Ci sono dei traguardi che vorrebbe raggiungere nella sua carriera di attore? “Il primo l’ho già raggiunto, ossia avere un agente. Come attore di oggi, ovviamente penso agli Oscar o agli Awards, a qualcosa che certifichi le mie ‘skill’. L’obiettivo principale però è quello di cercare di raggiungermi. Faccio un po’ il discorso di Matthew McConaughey agli Oscar. Quando la gente mi chiede se ho un eroe, rispondo di essere io tra dieci anni. Spero di non poter rincontrare il mio eroe, perché così avrò sempre qualcuno da rincorrere e non smetterò mai di muovermi. Per me il successo non è essere famoso, ma avere abbastanza soldi da potermi prendere cura delle persone che amo. Cerco di poter trasmettere questo coi miei traguardi, che sia l’Oscar o qualsiasi altra cosa non ha importanza. Tutti i traguardi che raggiungo non sono per me, bensì per le persone a cui voglio bene”.
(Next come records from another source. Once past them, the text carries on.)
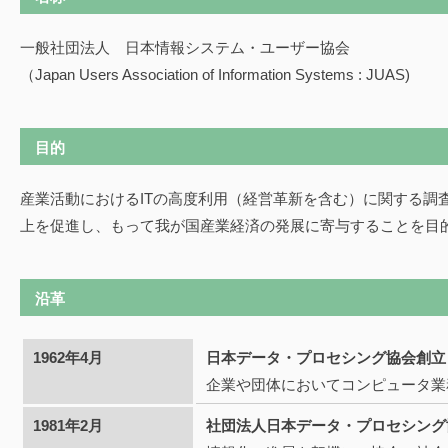
一般社団法人 日本情報システム・ユーザー協会
（Japan Users Association of Information Systems : JUAS)
目的
産業活動におけるITの高度利用（経営革新を含む）に関する調
上を促進し、もって我が国産業経済の発展に寄与することを目
沿革
1962年4月
日本データ・プロセシング協会創立
企業や団体においてコンピュータ業
1981年2月
社団法人日本データ・プロセシング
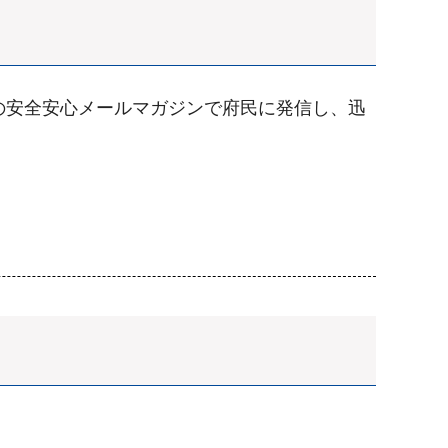
の安全安心メールマガジンで府民に発信し、迅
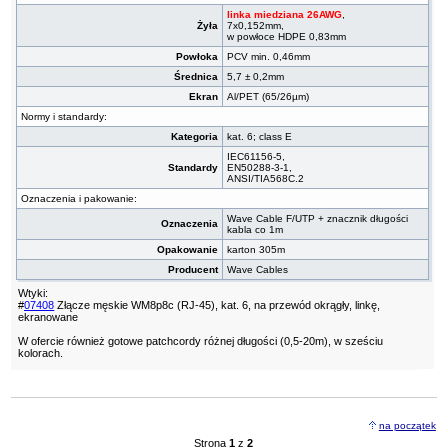
linka miedziana 26AWG
,
Żyła
7x0,152mm,
w powłoce HDPE 0,83mm
Powłoka
PCV min. 0,46mm
Średnica
5,7 ± 0,2mm
Ekran
Al/PET (65/26µm)
Normy i standardy:
Kategoria
kat. 6; class E
IEC61156-5,
Standardy
EN50288-3-1,
ANSI/TIA568C.2
Oznaczenia i pakowanie:
Wave Cable F/UTP + znacznik długości
Oznaczenia
kabla co 1m
Opakowanie
karton 305m
Producent
Wave Cables
Wtyki:
#
07408
Złącze męskie WM8p8c (RJ-45), kat. 6, na przewód okrągły, linkę,
ekranowane
W ofercie również gotowe patchcordy różnej długości (0,5-20m), w sześciu
kolorach.
na początek
Strona
1
z
2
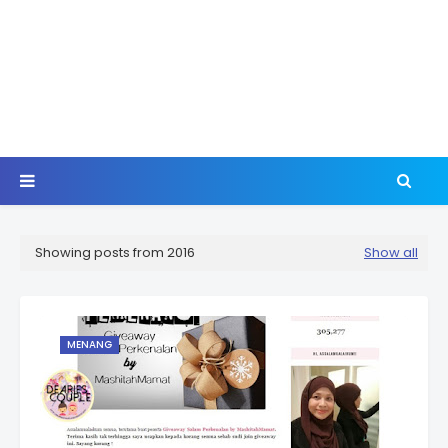
Showing posts from 2016
Show all
MENANG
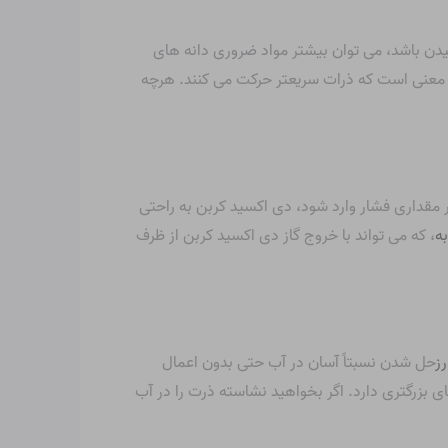
یدن باشد، می توان بیشتر مواد ضروری دانه های
این معنی است که ذرات سریعتر حرکت می کنند. هرچه
ر مقداری فشار وارد شود، دی اکسید کربن به راحتی
ه
، که می تواند با خروج گاز دی اکسید کربن از ظرف
رز
حل شدن نسبتاً آسان در آب حتی بدون اعمال
بزرگتری دارد. اگر بخواهید نشاسته ذرت را در آب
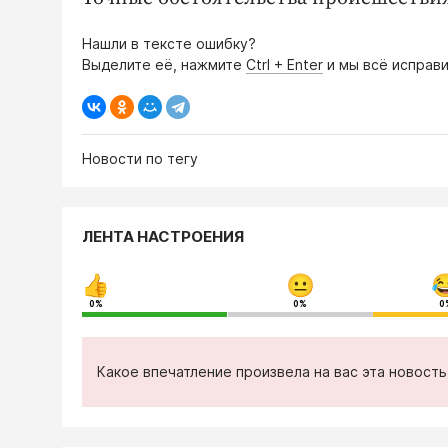
Нашли в тексте ошибку?
Выделите её, нажмите
Ctrl + Enter
и мы всё исправи
Новости по тегу
ЛЕНТА НАСТРОЕНИЯ
0%
0%
0
Какое впечатление произвела на вас эта новост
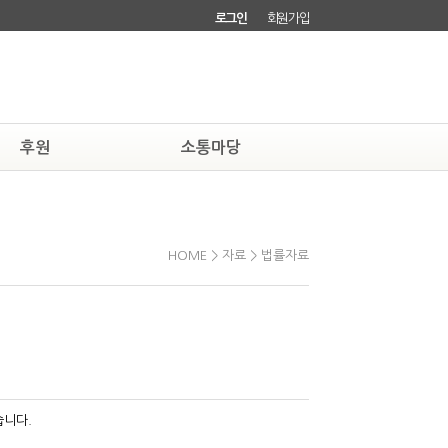
로그인
회원가입
후원
소통마당
하기
자유게시판
소회원되기
회원소식
HOME > 자료 > 법률자료
습니다.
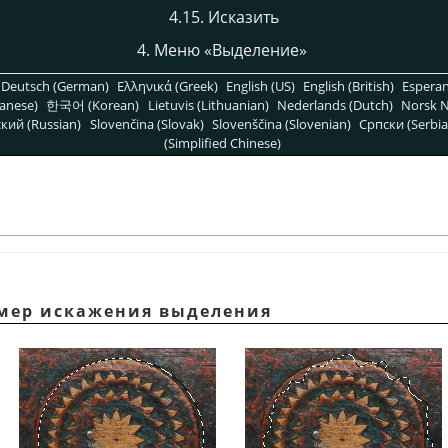
4.15. Исказить
4. Меню
«
Выделение
»
Deutsch (German)
Ελληνικά (Greek)
English (US)
English (British)
Espera
anese)
한국어 (Korean)
Lietuvis (Lithuanian)
Nederlands (Dutch)
Norsk N
кий (Russian)
Slovenčina (Slovak)
Slovenščina (Slovenian)
Српски (Serbia
(Simplified Chinese)
имер искажения выделения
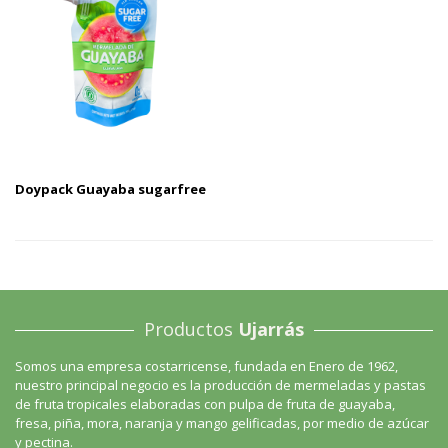
Doypack Guayaba sugarfree
Productos
Ujarrás
Somos una empresa costarricense, fundada en Enero de 1962,
nuestro principal negocio es la producción de mermeladas y pastas
de fruta tropicales elaboradas con pulpa de fruta de guayaba,
fresa, piña, mora, naranja y mango gelificadas, por medio de azúcar
y pectina.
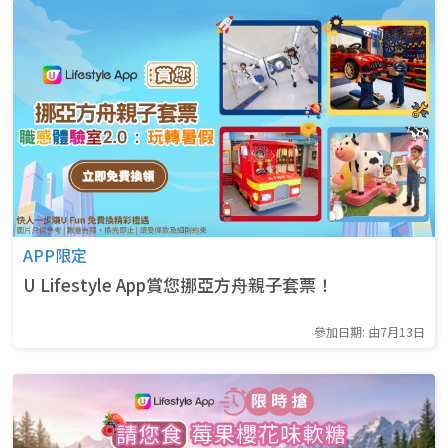
APP限定
U Lifestyle App賞您挪亞方舟親子套票！
參加日期: 由7月13日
Quali sono stati i suoi personali riferimenti che l’hanno convinta ad intraprendere la carriera artistica? “Sono un grande appassionato di De Niro e Al Pacino perché credo di poter fare quelle parti, di avere un look simile al loro. Rientro molto in quel type casting. Tutti mi dicono che sono molto “duro”, che potrei fare sempre il cattivo. Come recitazione mi hanno ispirato molto anche Leonardo di Caprio e Keanu Reeves. A quest’ultimo spero di somigliare in futuro per quello che fa al di fuori del campo, quando non recita. Gli sono successe tante cose e continua a portare il sorriso, ad essere una grande persona di questo mondo. Poi ci sono anche Tom Hardy e Cillian Murphy, la star di Peaky Blinders. Sono tutte persone che seguo, che stimo al di là dei riflettori, e spero di poter incontrare un giorno. Vorrei prendere esempio da loro soprattutto dal punto di vista umano”.

Immagina di potersi trovare in difficoltà di fronte a certe tipologie di scene? “Non reciterei mai una scena dove ci sta un serpente. Se ne vedo uno e sono a meno di un km di distanza comincio a correre. Se mi metti al fianco di uno squalo recito tranquillamente, mentre col serpente ho proprio una fobia, scatta in me un grossa paura”.

A proposito di paura. Il mestiere dell’attore è uno dei più precari. La spaventa questo aspetto? “No, perché da quando ho deciso che è l’attore che voglio fare, che sono pronto a scommetterci la vita, non ho più paura. Ho imparato che non si deve paragonare il proprio successo a quello di qualcun altro, dunque non c’è più paura. Mi hanno insegnato che bisogna fallire e cadere per poter succedere. In ogni occasione io vedo un’opportunità per fallire. Ad esempio, Thomas Edison è riuscito ad inventare la lampadina al millesimo tentativo; ciò non significa che le 999 volte prima non siano servite a niente. Sono state utili per inventare, alla fine, la lampadina. Trasporto questo insegnamento sulla mia persona: se non fallisco, se non faccio tutti quei 999 tentativi non arriverò mai a mille. Si tratta di determinazione, di convinzione, di quanto credi in quello che fai”.

C’è qualcos’altro a cui si dedica?“Con un mio amico, Luca Seretti, faccio videomaking. Giriamo cortometraggi, video musicali per la gente che ne ha bisogno, video di eventi. Così ci facciamo un po’ di soldi, con cui io finanzio la mia recitazione, mentre lui la sua direzione della fotografia”.